27. We just do not know why did the learned Judge insist on flogging a dead horse. What was so suspicious in the death certificate filed by the defendants, which warranted an inquiry? The orders bring out none.
28. Assuming that the learned counsel spoke something which was found offending by the Court, but we cannot ignore the fact that the trigger was pulled by the Court.
29. This is our reason not to issue any show cause notice to the counsel concerned for the reason unnecessary dart requiring the same to be washed n public would surface and probably the end of the said proceedings would be the same as today.
30. But we need to speak a little more.
31. On an application filed for the suit to be transferred, we find that the suit was transferred to another learned Judge, who has also proceeded ahead mindlessly. The learned Judge has taken cognizance of an application under Order 1 Rule 10 CPC filed by defendant No.1 to be transposed as a plaintiff and has issued notice thereof to defendant No.2.
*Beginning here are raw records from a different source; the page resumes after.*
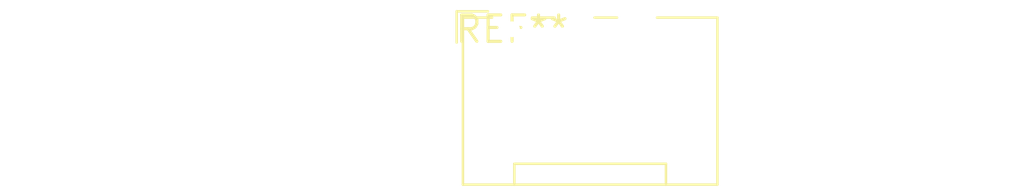
<source format=kicad_pcb>
(kicad_pcb (version 20240108) (generator pcbnew)

  (general
    (thickness 1.6)
  )

  (paper "A4")
  (layers
    (0 "F.Cu" signal)
    (31 "B.Cu" signal)
    (32 "B.Adhes" user "B.Adhesive")
    (33 "F.Adhes" user "F.Adhesive")
    (34 "B.Paste" user)
    (35 "F.Paste" user)
    (36 "B.SilkS" user "B.Silkscreen")
    (37 "F.SilkS" user "F.Silkscreen")
    (38 "B.Mask" user)
    (39 "F.Mask" user)
    (40 "Dwgs.User" user "User.Drawings")
    (41 "Cmts.User" user "User.Comments")
    (42 "Eco1.User" user "User.Eco1")
    (43 "Eco2.User" user "User.Eco2")
    (44 "Edge.Cuts" user)
    (45 "Margin" user)
    (46 "B.CrtYd" user "B.Courtyard")
    (47 "F.CrtYd" user "F.Courtyard")
    (48 "B.Fab" user)
    (49 "F.Fab" user)
    (50 "User.1" user)
    (51 "User.2" user)
    (52 "User.3" user)
    (53 "User.4" user)
    (54 "User.5" user)
    (55 "User.6" user)
    (56 "User.7" user)
    (57 "User.8" user)
    (58 "User.9" user)
  )

  (setup
    (pad_to_mask_clearance 0)
    (pcbplotparams
      (layerselection 0x00010fc_ffffffff)
      (plot_on_all_layers_selection 0x0000000_00000000)
      (disableapertmacros false)
      (usegerberextensions false)
      (usegerberattributes false)
      (usegerberadvancedattributes false)
      (creategerberjobfile false)
      (dashed_line_dash_ratio 12.000000)
      (dashed_line_gap_ratio 3.000000)
      (svgprecision 4)
      (plotframeref false)
      (viasonmask false)
      (mode 1)
      (useauxorigin false)
      (hpglpennumber 1)
      (hpglpenspeed 20)
      (hpglpendiameter 15.000000)
      (dxfpolygonmode false)
      (dxfimperialunits false)
      (dxfusepcbnewfont false)
      (psnegative false)
      (psa4output false)
      (plotreference false)
      (plotvalue false)
      (plotinvisibletext false)
      (sketchpadsonfab false)
      (subtractmaskfromsilk false)
      (outputformat 1)
      (mirror false)
      (drillshape 1)
      (scaleselection 1)
      (outputdirectory "")
    )
  )

  (net 0 "")

  (footprint "JST_ZE_S06B-ZESK-2D_1x06_P1.50mm_Horizontal" (layer "F.Cu") (at 0 0))

)

</source>
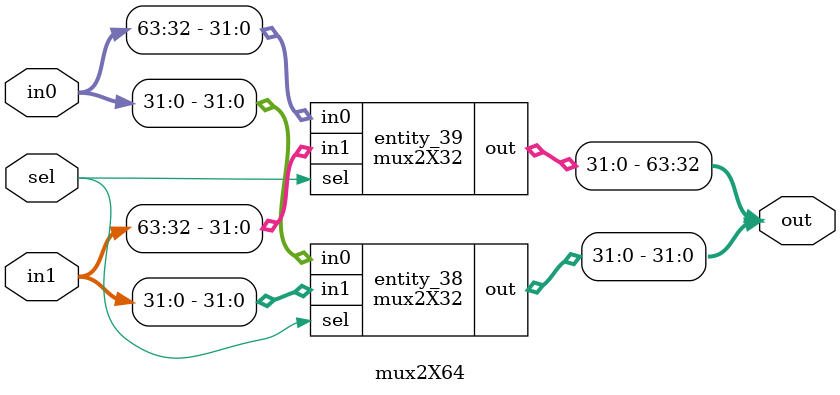
<source format=v>
module FULL_ADDER (a, b, c_in, sum, c_out);
    input wire a, b, c_in;
    output wire sum, c_out;
    wire s1, c1, c2;

    xor (s1, a, b); 
    xor (sum, s1, c_in);
    and (c1, a, b);
    and (c2, s1, c_in);
    or (c_out, c1, c2);
endmodule
//----------------------------------------------------------------------------
module FULL_ADDER_4BITS (a, b, c_in, sum, c_out);
    input wire [3:0] a, b;
    input wire c_in;
    output wire [3:0] sum;
    output wire c_out;
    wire [3:1] x;

FULL_ADDER entity_1 (a[0], b[0], c_in, sum[0], x[1]);
FULL_ADDER entity_2 (a[1], b[1], x[1], sum[1], x[2]);
FULL_ADDER entity_3 (a[2], b[2], x[2], sum[2], x[3]);
FULL_ADDER entity_4 (a[3], b[3], x[3], sum[3], c_out);
endmodule
//-----------------------------------------------------------------------------
module mux2X1 (in0, in1, sel, out);
    input wire in0, in1, sel;
    output wire out;
    wire net0, net1, selnot;

    not (selnot, sel);
    and (net0, in0, selnot);
    and (net1, in1, sel);
    or (out, net0, net1);
endmodule
//----------------------------------------------------------------------------
module mux2X2 (in0, in1, sel, out);
    input wire [1:0] in0, in1;
    input wire sel;
    output wire [1:0] out;
    wire net00, net10, selnot0, net01, net11, selnot1;

mux2X1 entity_5 (in0[0], in1[0], sel, out[0]);
mux2X1 entity_6 (in0[1], in1[1], sel, out[1]);
endmodule
//----------------------------------------------------------------------------
module mux2X4 (in0, in1, sel, out);
    input wire [3:0] in0, in1;
    input wire sel;
    output wire [3:0] out;

mux2X2 entity_7 (in0[1:0], in1[1:0], sel, out[1:0]);
mux2X2 entity_8 (in0[3:2], in1[3:2], sel, out[3:2]);
endmodule
//----------------------------------------------------------------------------
module mux2X8 (in0, in1, sel, out);
    input wire [7:0] in0, in1;
    input wire sel;
    output wire [7:0] out;

mux2X4 entity_9 (in0[3:0], in1[3:0], sel, out[3:0]);
mux2X4 entity_10 (in0[7:4], in1[7:4], sel, out[7:4]);
endmodule
//----------------------------------------------------------------------------
module mux2X16 (in0, in1, sel, out);
    input wire [15:0] in0, in1;
    input wire sel;
    output wire [15:0] out;

mux2X8 entity_11 (in0[7:0], in1[7:0], sel, out[7:0]);
mux2X8 entity_12 (in0[15:8], in1[15:8], sel, out[15:8]);
endmodule
//----------------------------------------------------------------------------
module mux2X32 (in0, in1, sel, out);
    input wire [31:0] in0, in1;
    input wire sel;
    output wire [31:0] out;

mux2X16 entity_13 (in0[15:0], in1[15:0], sel, out[15:0]);
mux2X16 entity_14 (in0[31:16], in1[31:16], sel, out[31:16]);
endmodule
//----------------------------------------------------------------------------
module CSA_4BITS (a, b, c_in, sum, c_out);
    input wire [3:0] a, b;
    input wire c_in;
    output wire [3:0] sum;
    output wire c_out;
    wire [1:0] s0, s1;
    wire c0, c1, c2, c3, c4, c5;

FULL_ADDER entity_15 (a[0], b[0], c_in, sum[0], c0);
FULL_ADDER entity_16 (a[1], b[1], c0, sum[1], c1);

FULL_ADDER entity_17 (a[2], b[2], 1'b0, s0[0], c2);
FULL_ADDER entity_18 (a[3], b[3], c2, s0[1], c3);
FULL_ADDER entity_19 (a[2], b[2], 1'b1, s1[0], c4);
FULL_ADDER entity_20 (a[3], b[3], c4, s1[1], c5);

mux2X1 entity_21 (c3, c5, c1, c_out);
mux2X2 entity_22 (s0, s1, c1, sum[3:2]);
endmodule
//----------------------------------------------------------------------------
module CSA_8BITS (a, b, c_in, sum, c_out);
    input wire [7:0] a, b;
    input wire c_in;
    output wire [7:0] sum;
    output wire c_out;
    wire [3:0] s0, s1;
    wire c0, c1, c2;

CSA_4BITS entity_23 (a[3:0], b[3:0], c_in, sum[3:0], c0);

CSA_4BITS entity_24 (a[7:4], b[7:4], 1'b0, s0, c1);
CSA_4BITS entity_25 (a[7:4], b[7:4], 1'b1, s1, c2);

mux2X1 entity_26 (c1, c2, c0, c_out);
mux2X4 entity_27 (s0, s1, c0, sum[7:4]);
endmodule
//----------------------------------------------------------------------------
module CSA_16BITS (a, b, c_in, sum, c_out);
    input wire [15:0] a, b;
    input wire c_in;
    output wire [15:0] sum;
    output wire c_out;
    wire [7:0] s0, s1;
    wire c0, c1, c2;

CSA_8BITS entity_28 (a[7:0], b[7:0], c_in, sum[7:0], c0);

CSA_8BITS entity_29 (a[15:8], b[15:8], 1'b0, s0, c1);
CSA_8BITS entity_30 (a[15:8], b[15:8], 1'b1, s1, c2);

mux2X1 entity_31 (c1, c2, c0, c_out);
mux2X8 entity_32 (s0, s1, c0, sum[15:8]);
endmodule
//----------------------------------------------------------------------------
module CSA_32BITS (a, b, c_in, sum, c_out);
    input wire [31:0] a, b;
    input wire c_in;
    output wire [31:0] sum;
    output wire c_out;
    wire [15:0] s0, s1;
    wire c0, c1, c2;

CSA_16BITS entity_33 (a[15:0], b[15:0], c_in, sum[15:0], c0);

CSA_16BITS entity_34 (a[31:16], b[31:16], 1'b0, s0, c1);
CSA_16BITS entity_35 (a[31:16], b[31:16], 1'b1, s1, c2);

mux2X1 entity_36 (c1, c2, c0, c_out);
mux2X16 entity_37 (s0, s1, c0, sum[31:16]);
endmodule
//----------------------------------------------------------------------------

`timescale 1ns/1ps
module CSA_TB;
    reg [31:0] a, b;
    reg c_in;
    wire [31:0] sum;
    wire c_out;

//Verilog code for the structural full adder 
CSA_32BITS uut (a, b, c_in, sum, c_out);
    initial begin
        #10
        a = 32'b00000000100000111100001110101110;
        b = 32'b00000000000001110010011110101110;
        c_in = 0;
        #10
        a = 32'b00000000110000100111011111010111;
        b = 32'b00000000101110111000111111010111;
        c_in = 1;
        #10 
        a = 32'b00000000101110101110000101001000;
        b = 32'b00000000010110011001100110011001;
        c_in = 0;
        #10
        a = 32'b00000000111111010111000010100100;
        b = 32'b00000000111111010111000010100100;
        c_in = 1;
/*
        #10
        a = 8'd44;
        b = -8'd14;
        c_in = 0;
        #10
        a = -8'd45;
        b = 8'd45;
        c_in = 1;
        #10
        a = 8'd16;
        b = -8'd56;
        c_in = 0;
        #10 
        a = 8'd6;
        b = -8'd4;
        c_in = 1;
*/
    end
endmodule
//----------------------------------------------------------------------------
module mux2X64 (in0, in1, sel, out);
    input wire [63:0] in0, in1;
    input wire sel;
    output wire [63:0] out;

mux2X32 entity_38 (in0[31:0], in1[31:0], sel, out[31:0]);
mux2X32 entity_39 (in0[63:32], in1[63:32], sel, out[63:32]);
endmodule
</source>
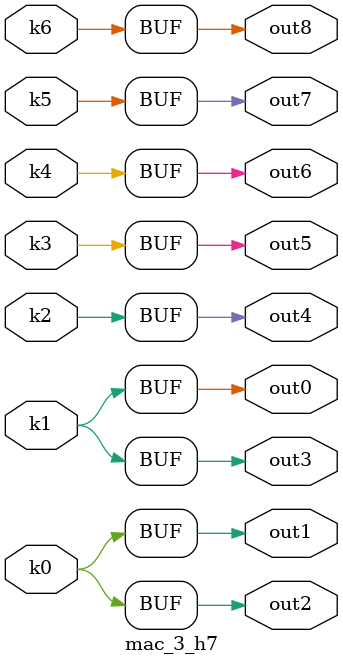
<source format=v>
module mac_3(pi0, pi1, pi2, pi3, pi4, pi5, pi6, pi7, pi8, po0, po1, po2, po3, po4, po5, po6, po7, po8);
input pi0, pi1, pi2, pi3, pi4, pi5, pi6, pi7, pi8;
output po0, po1, po2, po3, po4, po5, po6, po7, po8;
wire k0, k1, k2, k3, k4, k5, k6;
mac_3_w7 DUT1 (pi0, pi1, pi2, pi3, pi4, pi5, pi6, pi7, pi8, k0, k1, k2, k3, k4, k5, k6);
mac_3_h7 DUT2 (k0, k1, k2, k3, k4, k5, k6, po0, po1, po2, po3, po4, po5, po6, po7, po8);
endmodule

module mac_3_w7(in8, in7, in6, in5, in4, in3, in2, in1, in0, k6, k5, k4, k3, k2, k1, k0);
input in8, in7, in6, in5, in4, in3, in2, in1, in0;
output k6, k5, k4, k3, k2, k1, k0;
assign k0 =   (~in3 & ((~in7 & ((in4 & ((in2 & in5 & in8 & in0 & (~in1 | ~in6)) | (in1 & ~in5 & in6))) | ((~in8 | ~in0) & (~in4 | (in1 & in6))) | (~in8 & ~in0))) | (in1 & in6 & ((~in5 & in4 & (in8 ^ in0)) | ~in2 | (in5 & ~in8 & ~in0))) | (~in2 & (~in4 | ~in0)) | (~in8 & ~in0 & (~in4 | (~in1 & ~in5))))) | (in6 & ((~in2 & ((~in4 & in0) | (~in1 & in4 & ~in0))) | (in3 & ((~in5 & ((~in7 & (~in1 | ~in4)) | (~in1 & (in8 ^ in0)))) | (~in4 & ((~in8 & in0) | (in2 & in8 & ~in0))) | (~in1 & in5 & in4 & ~in8 & ~in0))))) | (~in2 & (~in5 | (~in4 & ~in6 & ~in0))) | (~in5 & ((~in7 & (~in8 | ~in0)) | (~in8 & ~in0 & (~in6 | (in1 & in4 & in3))))) | (~in6 & ~in0 & ~in4 & ~in8);
assign k1 =   (((in1 & ((in4 & ~in5 & in3) | (in6 & in5 & ~in3))) | (~in1 & ((in6 & in4 & in5 & in3) | (~in5 & ~in3))) | (~in6 & (~in4 | ~in5)) | (~in4 & ~in3)) & ((in0 & (~in8 | ~in2)) | (in8 & in2 & ~in0))) | (((~in0 & (~in8 | ~in2)) | (in8 & in2 & in0)) & ((in4 & ((in1 & ((in5 & in3) | (in6 & ~in5 & ~in3))) | (in5 & (~in6 | (~in1 & ~in3))))) | (in6 & in3 & (~in4 | (~in1 & ~in5)))));
assign k2 =   (in1 & (~in6 | ~in4)) | (in6 & in4 & ~in1);
assign k3 =   in3;
assign k4 =   in4;
assign k5 =   in7;
assign k6 =   in8;
endmodule

module mac_3_h7(k6, k5, k4, k3, k2, k1, k0, out8, out7, out6, out5, out4, out3, out2, out1, out0);
input k6, k5, k4, k3, k2, k1, k0;
output out8, out7, out6, out5, out4, out3, out2, out1, out0;
assign out0 = k1;
assign out1 = k0;
assign out2 = k0;
assign out3 = k1;
assign out4 = k2;
assign out5 = k3;
assign out6 = k4;
assign out7 = k5;
assign out8 = k6;
endmodule

</source>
32. The instant suit is not seeking partition of joint property. On the allegation by the father that his son i.e. defendant No.1 has trespassed into the suit property with the connivance of his mother i.e. defendant No.2, decree for possession has been prayed for.
33. It was defendant No.1 whose acts were alleged to be illegal. What would he do as a plaintiff? Against whom would he seek a decree if he is transposed as a plaintiff.
34. Since no person has come forward to seek substitution and further
noting the fact that the deceased plaintiff was survived by his wife, son and two daughters and the fact that the wife and son, impleaded as defendants, have predicated a stand that under an oral family settlement the suit property was assigned to the son and one daughter : Roma has appeared as a witness for the defendants and on oath has supported the defence, the position would be that three out of the four legal heirs are united in defence and the fourth legal heir who is settled in Australia has evinced no interest to proceed ahead with the litigation initiated by her father. The pleadings ex facie show that a matrimonial discord between the husband and the wife embraced the children. With the death of one spouse everything came to an end.
35. We hope that the learned successor Judge would put the matter to rest and terminate the proceedings inasmuch as the suit stood awaited on expiry of 90 days of the death of the plaintiff and the unexplained application filed by defendant No.1 seeking transposition is ill-conceived.
36. The matter is closed.
37. Copy of this order be placed on the file of the Suit and the suit record be returned forthwith.